In their petition, the Leggett attorneys recount that they became aware, in April 2017, of a state Ethics Commission financial disclosure in which Walker reported that her husband, Mike Walker, owned stock in “many natural gas and energy companies, including Chevron Corporation, Columbia Pipeline Group, Conoco Phillips, Dominion Resouces, Duke Energy Corporation, General Electric Corporation, Portland General Electric, and ExxonMobile Corporation.” ExxonMobile subsidiary XTO Energy has significant operations in West Virginia.

After briefs were already filed in the rehearing, and about a week before the oral argument, the Leggett attorneys filed a motion asking that the argument be called off and the rehearing ended, citing Walker’s involvement, and arguing that her husband’s financial holdings created a conflict that violated the plaintiffs’ right to due process.
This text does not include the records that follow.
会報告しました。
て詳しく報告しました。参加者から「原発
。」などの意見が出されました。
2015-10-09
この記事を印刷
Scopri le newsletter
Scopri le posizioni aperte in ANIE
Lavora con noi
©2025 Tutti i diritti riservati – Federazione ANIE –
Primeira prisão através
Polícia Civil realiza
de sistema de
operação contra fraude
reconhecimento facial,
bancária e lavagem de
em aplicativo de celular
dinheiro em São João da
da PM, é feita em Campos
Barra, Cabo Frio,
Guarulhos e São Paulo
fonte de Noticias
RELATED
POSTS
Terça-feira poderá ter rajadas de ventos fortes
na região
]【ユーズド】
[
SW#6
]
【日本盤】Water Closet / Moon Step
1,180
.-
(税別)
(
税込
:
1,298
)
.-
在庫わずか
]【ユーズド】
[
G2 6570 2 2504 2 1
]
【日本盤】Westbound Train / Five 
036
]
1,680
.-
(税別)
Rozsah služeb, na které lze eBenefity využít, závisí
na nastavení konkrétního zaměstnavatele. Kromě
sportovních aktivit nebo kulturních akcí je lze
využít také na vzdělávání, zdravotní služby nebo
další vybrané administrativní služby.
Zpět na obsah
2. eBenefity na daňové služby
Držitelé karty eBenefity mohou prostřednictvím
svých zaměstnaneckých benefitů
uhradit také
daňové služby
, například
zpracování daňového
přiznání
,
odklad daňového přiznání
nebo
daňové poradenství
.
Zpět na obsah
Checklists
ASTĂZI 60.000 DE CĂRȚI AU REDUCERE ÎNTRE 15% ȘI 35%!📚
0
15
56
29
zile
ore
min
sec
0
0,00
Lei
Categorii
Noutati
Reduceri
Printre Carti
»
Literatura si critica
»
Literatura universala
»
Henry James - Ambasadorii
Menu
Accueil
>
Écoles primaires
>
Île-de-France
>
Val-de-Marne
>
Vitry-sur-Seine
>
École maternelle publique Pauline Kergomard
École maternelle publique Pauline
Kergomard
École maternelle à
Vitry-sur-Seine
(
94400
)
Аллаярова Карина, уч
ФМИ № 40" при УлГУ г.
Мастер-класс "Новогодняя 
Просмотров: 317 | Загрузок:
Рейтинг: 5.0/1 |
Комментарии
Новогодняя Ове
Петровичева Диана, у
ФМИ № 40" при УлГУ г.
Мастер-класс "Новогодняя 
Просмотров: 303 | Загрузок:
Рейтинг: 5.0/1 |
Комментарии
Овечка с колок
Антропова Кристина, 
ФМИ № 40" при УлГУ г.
Among other things, they noted that Mike Walker had loaned his wife’s Supreme Court campaign $525,000. Under court rules, canceling Walker’s vote on the rehearing motion would result in the rehearing motion being denied by an equally divided vote.

Walker issued an initial memo to the court clerk on April 26, saying she did not believe she or her husband had an economic interest in the case. On May 1, Walker issued a second memo, which said “out of an abundance of caution, my husband has divested himself of ownership of shares of stock of any company engaged in the business of producing coal, oil and gas, wind, or solar energy.”

The U.S. Supreme Court petition says that Walker’s initial “denial of an economic interest even in the face of ownership of stocks in companies that would be affected by her decisions suggests that she viewed her recusal obligations as limited to a scenario in which either she or her husband had a direct interest either in a party to the case or in the mineral rights or leases at issue.” The petition says her subsequent statement that her husband sold his energy stocks “after she voted to grant rehearing does not eliminate the due process violation.”

“Even assuming that she had no conflict of interest when the court decided the merits on rehearing, petitioners’ constitutional rights were nonetheless violated,” the petition states.

The petition says it has long been clear that judges must recuse themselves when they have a “direct, personal, substantial, pecuniary interest” in a case. But, the petition explains, “courts have divided over whether such an interest exists when a judge has an economic interest in a case’s outcome, but does not own an interest in any of the parties or the specific transaction at issue.”

“Several courts have correctly held that recusal is required whenever the circumstances create a ‘possible temptation’ for the judge to reach a particular outcome,” the petition says. “Other courts have taken a narrower view, holding that recusal is not required, as long as the judge has no economic interest in the parties or specific subject matter of the case, regardless of any other financial incentives.”

The petition says the U.S. Supreme Court has not “given any guidance on what sorts of pecuniary interests give rise to a constitutional disqualification requirement in more than three decades.”